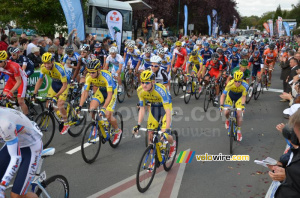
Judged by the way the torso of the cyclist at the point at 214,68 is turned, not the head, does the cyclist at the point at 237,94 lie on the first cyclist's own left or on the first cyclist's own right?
on the first cyclist's own left

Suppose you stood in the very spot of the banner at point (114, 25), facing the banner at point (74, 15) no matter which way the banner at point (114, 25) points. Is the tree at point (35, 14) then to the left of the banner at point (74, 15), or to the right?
right

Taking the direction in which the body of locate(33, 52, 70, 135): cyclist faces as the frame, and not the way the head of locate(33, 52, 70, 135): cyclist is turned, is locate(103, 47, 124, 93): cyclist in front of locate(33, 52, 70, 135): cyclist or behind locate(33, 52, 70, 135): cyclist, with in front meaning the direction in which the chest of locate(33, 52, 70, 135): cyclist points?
behind

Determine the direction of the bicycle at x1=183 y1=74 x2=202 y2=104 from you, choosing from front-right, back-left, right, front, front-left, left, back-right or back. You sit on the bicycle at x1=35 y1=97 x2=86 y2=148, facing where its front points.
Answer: back

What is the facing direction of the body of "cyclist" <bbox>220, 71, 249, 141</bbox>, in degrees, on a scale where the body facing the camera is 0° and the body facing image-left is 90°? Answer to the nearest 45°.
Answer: approximately 0°

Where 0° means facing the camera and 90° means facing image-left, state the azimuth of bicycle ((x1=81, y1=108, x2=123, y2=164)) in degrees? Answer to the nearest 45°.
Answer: approximately 45°

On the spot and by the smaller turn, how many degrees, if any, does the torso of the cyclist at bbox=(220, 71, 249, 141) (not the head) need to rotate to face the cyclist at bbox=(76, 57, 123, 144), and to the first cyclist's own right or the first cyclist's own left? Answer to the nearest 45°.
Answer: approximately 45° to the first cyclist's own right

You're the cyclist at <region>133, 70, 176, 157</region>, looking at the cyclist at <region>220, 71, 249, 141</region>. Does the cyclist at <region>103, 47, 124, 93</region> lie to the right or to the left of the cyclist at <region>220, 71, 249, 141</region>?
left

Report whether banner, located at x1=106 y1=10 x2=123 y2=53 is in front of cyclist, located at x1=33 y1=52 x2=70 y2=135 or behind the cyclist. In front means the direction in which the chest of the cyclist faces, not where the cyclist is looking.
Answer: behind

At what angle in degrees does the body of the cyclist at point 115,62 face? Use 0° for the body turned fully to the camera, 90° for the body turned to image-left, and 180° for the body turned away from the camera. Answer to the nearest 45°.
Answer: approximately 45°

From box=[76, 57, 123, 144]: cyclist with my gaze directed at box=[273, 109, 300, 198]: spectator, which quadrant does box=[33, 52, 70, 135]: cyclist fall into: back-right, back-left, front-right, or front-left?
back-right

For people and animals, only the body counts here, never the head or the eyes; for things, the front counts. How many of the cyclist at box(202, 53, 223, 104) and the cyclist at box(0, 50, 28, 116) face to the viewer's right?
0

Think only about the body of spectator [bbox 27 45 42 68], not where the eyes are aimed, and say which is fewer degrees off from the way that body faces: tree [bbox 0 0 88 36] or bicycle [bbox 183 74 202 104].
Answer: the bicycle
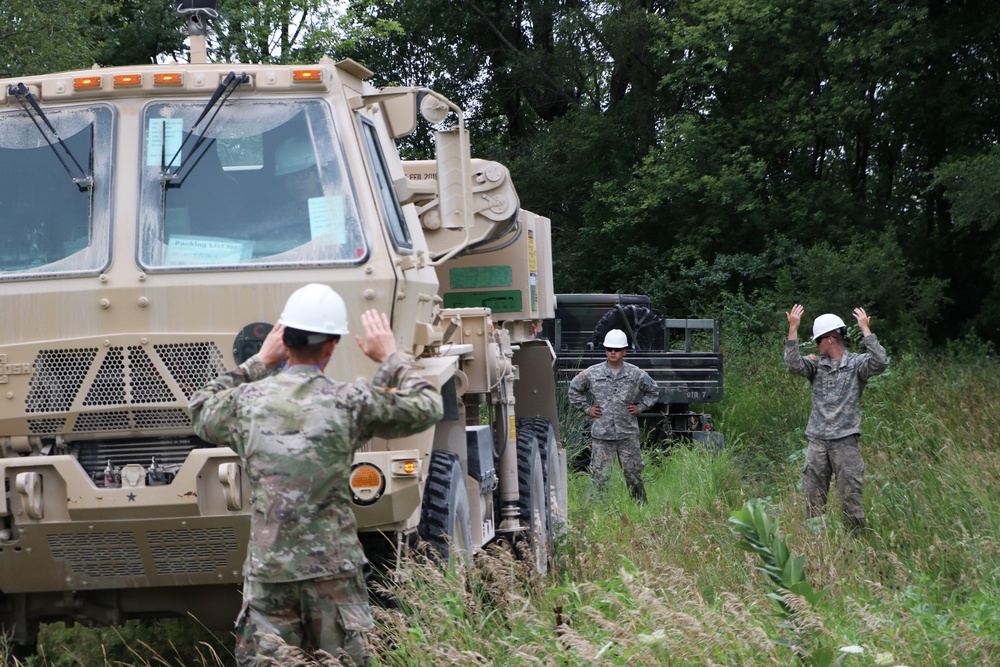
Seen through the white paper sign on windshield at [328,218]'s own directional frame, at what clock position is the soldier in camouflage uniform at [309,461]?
The soldier in camouflage uniform is roughly at 12 o'clock from the white paper sign on windshield.

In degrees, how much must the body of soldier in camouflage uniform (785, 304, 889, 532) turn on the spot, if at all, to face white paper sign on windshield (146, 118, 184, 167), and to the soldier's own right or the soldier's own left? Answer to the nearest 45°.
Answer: approximately 45° to the soldier's own right

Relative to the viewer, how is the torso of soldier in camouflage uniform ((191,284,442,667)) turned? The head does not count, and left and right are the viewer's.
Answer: facing away from the viewer

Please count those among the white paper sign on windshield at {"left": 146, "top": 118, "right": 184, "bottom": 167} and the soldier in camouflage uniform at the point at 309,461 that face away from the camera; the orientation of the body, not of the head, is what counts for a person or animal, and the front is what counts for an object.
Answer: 1

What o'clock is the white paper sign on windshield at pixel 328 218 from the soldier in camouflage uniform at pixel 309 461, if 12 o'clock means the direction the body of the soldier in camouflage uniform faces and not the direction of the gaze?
The white paper sign on windshield is roughly at 12 o'clock from the soldier in camouflage uniform.

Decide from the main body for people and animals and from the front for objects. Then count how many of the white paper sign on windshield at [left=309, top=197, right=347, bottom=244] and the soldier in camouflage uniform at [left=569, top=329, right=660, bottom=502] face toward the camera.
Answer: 2

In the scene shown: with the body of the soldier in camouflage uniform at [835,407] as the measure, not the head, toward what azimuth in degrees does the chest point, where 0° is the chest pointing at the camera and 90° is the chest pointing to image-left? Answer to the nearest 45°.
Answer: approximately 0°

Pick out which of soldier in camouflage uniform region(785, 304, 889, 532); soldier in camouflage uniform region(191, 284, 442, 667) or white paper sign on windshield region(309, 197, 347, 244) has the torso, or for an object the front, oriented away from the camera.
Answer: soldier in camouflage uniform region(191, 284, 442, 667)

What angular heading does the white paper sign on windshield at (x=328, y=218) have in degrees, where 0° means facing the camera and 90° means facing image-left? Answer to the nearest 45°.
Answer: approximately 0°

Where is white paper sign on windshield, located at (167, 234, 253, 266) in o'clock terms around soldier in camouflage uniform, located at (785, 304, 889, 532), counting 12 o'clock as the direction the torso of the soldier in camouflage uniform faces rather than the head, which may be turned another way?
The white paper sign on windshield is roughly at 1 o'clock from the soldier in camouflage uniform.
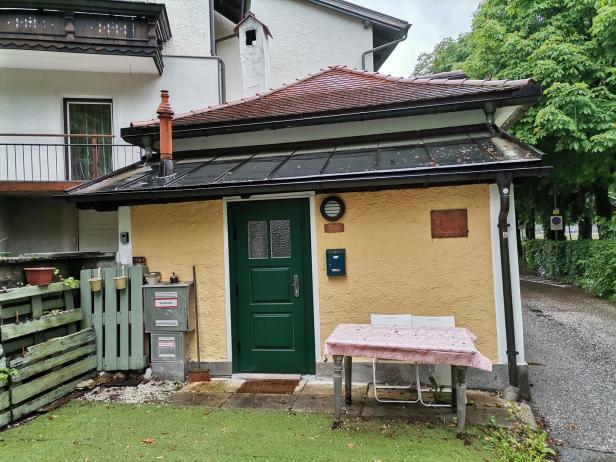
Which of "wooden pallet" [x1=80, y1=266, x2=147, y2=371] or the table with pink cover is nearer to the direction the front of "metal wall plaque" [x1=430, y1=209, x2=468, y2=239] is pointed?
the table with pink cover

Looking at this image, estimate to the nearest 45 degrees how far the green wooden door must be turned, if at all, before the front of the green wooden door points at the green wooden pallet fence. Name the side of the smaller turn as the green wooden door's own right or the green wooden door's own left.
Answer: approximately 90° to the green wooden door's own right

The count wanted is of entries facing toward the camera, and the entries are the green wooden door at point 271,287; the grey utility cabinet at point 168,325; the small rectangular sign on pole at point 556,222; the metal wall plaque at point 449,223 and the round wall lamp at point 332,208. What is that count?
5

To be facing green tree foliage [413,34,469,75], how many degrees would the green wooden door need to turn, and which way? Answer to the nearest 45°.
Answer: approximately 135° to its left

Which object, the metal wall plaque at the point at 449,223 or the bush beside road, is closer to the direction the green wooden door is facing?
the metal wall plaque

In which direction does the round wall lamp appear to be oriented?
toward the camera

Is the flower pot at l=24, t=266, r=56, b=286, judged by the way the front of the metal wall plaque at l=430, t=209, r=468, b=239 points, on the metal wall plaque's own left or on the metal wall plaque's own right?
on the metal wall plaque's own right

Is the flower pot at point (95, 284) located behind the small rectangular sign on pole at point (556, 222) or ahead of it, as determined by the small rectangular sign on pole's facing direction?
ahead

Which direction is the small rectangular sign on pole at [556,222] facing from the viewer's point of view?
toward the camera

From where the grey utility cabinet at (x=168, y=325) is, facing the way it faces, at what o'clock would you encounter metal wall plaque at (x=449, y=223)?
The metal wall plaque is roughly at 10 o'clock from the grey utility cabinet.

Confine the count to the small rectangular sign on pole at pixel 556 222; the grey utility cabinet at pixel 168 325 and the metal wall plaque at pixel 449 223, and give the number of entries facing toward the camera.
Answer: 3

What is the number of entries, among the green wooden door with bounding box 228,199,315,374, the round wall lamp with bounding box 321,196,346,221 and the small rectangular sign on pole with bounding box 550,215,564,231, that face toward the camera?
3

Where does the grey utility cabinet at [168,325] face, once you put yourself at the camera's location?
facing the viewer

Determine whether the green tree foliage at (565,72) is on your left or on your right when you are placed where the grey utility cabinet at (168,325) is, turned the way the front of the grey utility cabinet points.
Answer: on your left

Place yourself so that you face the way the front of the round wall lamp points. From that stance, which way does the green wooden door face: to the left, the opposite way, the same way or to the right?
the same way

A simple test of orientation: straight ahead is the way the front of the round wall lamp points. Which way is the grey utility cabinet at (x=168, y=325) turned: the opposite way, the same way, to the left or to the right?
the same way
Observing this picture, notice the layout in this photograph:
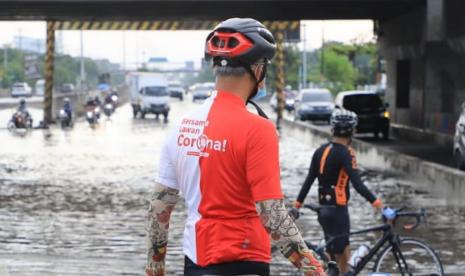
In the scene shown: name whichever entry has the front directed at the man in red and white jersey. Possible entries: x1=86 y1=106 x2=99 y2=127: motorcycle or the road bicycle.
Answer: the motorcycle

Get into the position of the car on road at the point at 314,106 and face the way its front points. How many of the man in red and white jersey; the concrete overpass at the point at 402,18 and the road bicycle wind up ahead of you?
3

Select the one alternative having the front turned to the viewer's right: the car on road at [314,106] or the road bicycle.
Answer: the road bicycle

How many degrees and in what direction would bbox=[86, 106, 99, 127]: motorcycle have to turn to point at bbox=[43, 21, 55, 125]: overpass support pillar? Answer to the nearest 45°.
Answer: approximately 45° to its right

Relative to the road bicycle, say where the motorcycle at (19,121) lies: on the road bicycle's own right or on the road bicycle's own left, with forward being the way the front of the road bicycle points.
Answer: on the road bicycle's own left

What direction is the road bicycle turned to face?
to the viewer's right

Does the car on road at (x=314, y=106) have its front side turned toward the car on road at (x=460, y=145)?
yes

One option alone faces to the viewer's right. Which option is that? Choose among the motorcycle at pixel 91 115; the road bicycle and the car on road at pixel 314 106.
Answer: the road bicycle

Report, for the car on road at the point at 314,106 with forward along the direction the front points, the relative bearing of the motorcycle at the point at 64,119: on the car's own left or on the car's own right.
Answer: on the car's own right

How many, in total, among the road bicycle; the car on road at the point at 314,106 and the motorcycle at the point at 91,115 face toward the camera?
2

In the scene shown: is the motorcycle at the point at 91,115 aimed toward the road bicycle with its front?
yes

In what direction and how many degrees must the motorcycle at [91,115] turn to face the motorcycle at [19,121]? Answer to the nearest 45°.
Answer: approximately 45° to its right
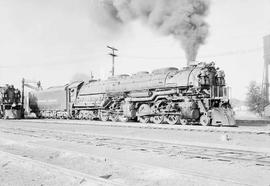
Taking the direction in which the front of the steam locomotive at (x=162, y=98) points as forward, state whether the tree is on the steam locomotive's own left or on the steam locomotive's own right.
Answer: on the steam locomotive's own left

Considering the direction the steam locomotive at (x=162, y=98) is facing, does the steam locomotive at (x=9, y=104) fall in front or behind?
behind

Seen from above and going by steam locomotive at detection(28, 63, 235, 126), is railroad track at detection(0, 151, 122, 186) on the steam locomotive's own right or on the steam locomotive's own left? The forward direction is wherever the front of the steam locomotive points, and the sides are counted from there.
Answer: on the steam locomotive's own right

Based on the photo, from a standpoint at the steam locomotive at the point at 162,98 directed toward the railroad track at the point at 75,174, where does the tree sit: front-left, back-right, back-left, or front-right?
back-left

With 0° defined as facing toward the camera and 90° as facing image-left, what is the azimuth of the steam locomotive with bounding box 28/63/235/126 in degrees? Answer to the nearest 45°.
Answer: approximately 315°
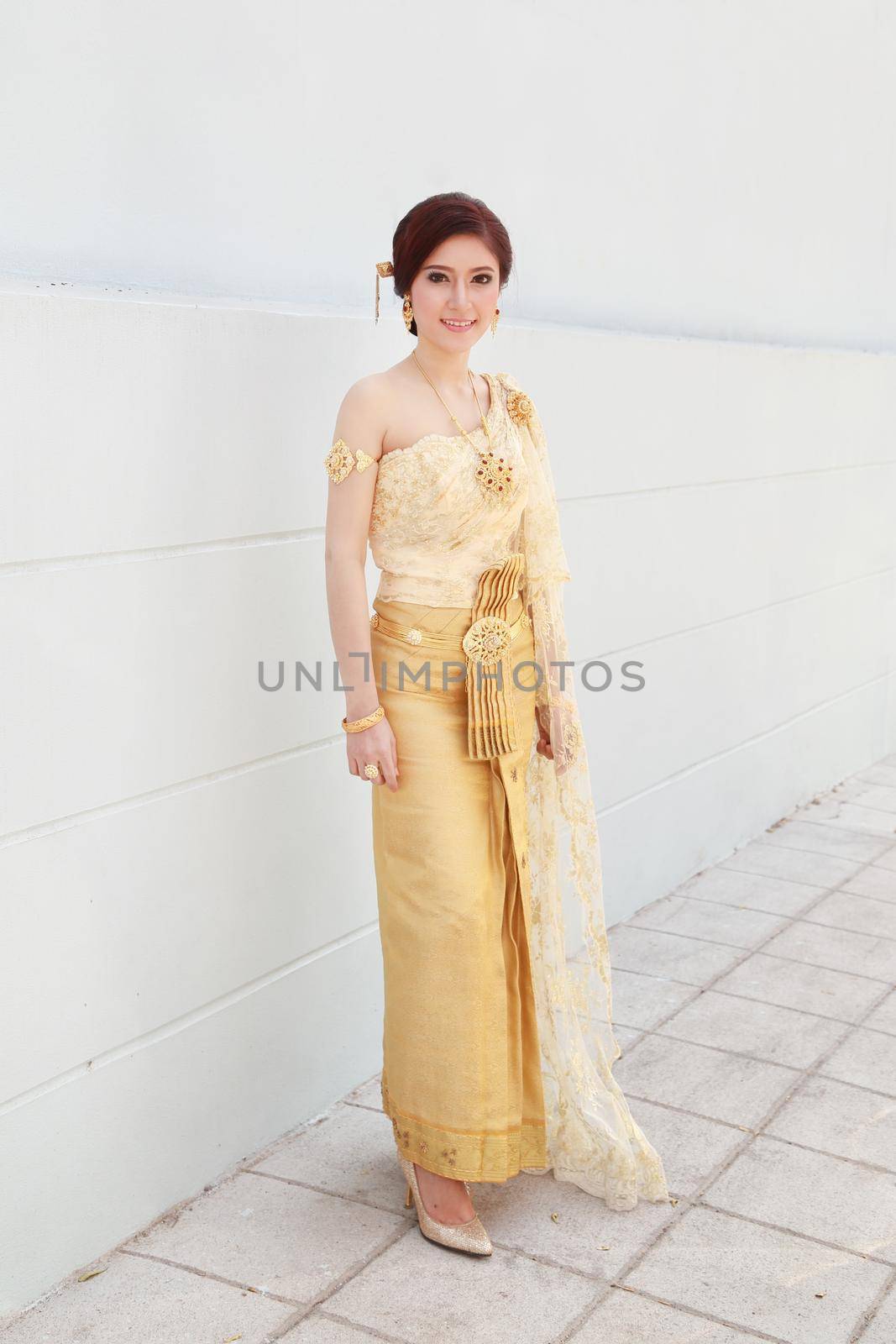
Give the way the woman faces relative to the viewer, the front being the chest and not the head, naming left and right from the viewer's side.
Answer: facing the viewer and to the right of the viewer

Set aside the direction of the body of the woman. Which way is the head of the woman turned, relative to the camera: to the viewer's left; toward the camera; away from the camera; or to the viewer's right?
toward the camera
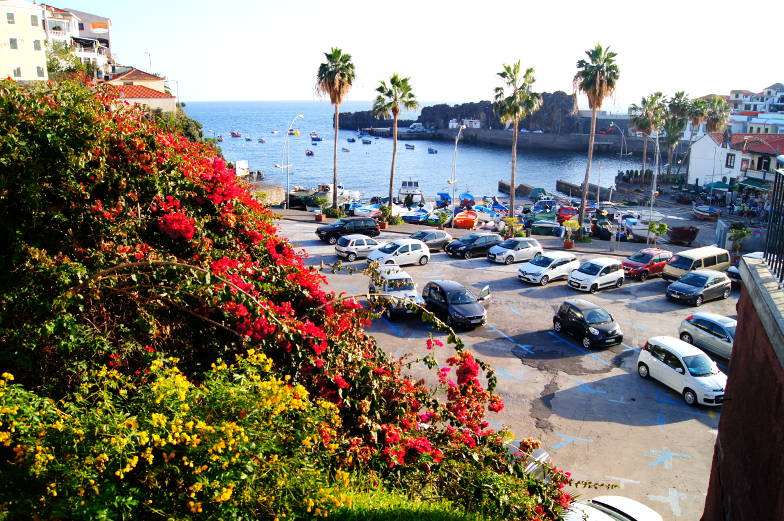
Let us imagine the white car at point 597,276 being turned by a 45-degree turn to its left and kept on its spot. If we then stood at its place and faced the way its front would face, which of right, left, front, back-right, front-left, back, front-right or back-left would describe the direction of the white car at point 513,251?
back-right

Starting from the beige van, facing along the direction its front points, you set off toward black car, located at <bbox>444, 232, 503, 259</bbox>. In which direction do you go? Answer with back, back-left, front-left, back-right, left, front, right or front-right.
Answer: front-right

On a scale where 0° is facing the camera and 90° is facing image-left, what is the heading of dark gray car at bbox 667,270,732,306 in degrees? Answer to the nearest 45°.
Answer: approximately 45°

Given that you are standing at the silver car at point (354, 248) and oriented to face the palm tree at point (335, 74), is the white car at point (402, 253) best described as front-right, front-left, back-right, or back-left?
back-right

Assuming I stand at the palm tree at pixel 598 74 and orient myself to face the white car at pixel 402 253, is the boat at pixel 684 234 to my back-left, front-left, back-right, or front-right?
back-left

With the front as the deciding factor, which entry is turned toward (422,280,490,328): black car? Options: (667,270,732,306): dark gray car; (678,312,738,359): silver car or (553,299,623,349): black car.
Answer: (667,270,732,306): dark gray car
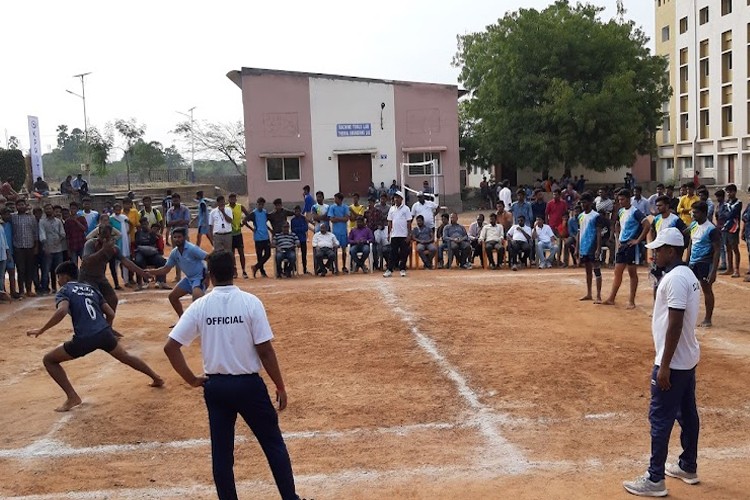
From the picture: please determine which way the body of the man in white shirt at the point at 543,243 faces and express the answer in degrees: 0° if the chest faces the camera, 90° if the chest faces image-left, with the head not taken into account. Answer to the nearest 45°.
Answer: approximately 0°

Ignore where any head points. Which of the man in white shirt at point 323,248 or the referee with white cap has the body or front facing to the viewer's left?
the referee with white cap

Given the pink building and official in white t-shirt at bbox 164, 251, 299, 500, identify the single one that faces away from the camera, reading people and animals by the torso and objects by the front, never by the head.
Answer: the official in white t-shirt

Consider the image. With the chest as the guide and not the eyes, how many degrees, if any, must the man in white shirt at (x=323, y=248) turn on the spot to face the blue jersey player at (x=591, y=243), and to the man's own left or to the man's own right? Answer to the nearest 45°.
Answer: approximately 45° to the man's own left

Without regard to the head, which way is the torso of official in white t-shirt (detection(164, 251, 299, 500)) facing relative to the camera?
away from the camera
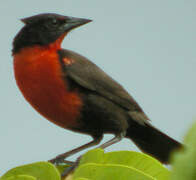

▸ **TASK ITEM**
Please write out everything from the line containing "Consider the image." down to the end of the items again, switching "chest" to "upper body" and leaving all else unchanged. Don't include the pictures.

▸ **REPLY**
Consider the image. With the upper body as the guide and not the eyes, how many degrees, if any, must the man in white shirt at (x=323, y=248) turn on the spot to face the blue jersey player at (x=591, y=243), and to the man's own left or to the man's own right? Answer to the nearest 45°.
Answer: approximately 45° to the man's own left

Without regard to the head, which way is the torso of official in white t-shirt (detection(164, 251, 299, 500)) facing relative to the camera?
away from the camera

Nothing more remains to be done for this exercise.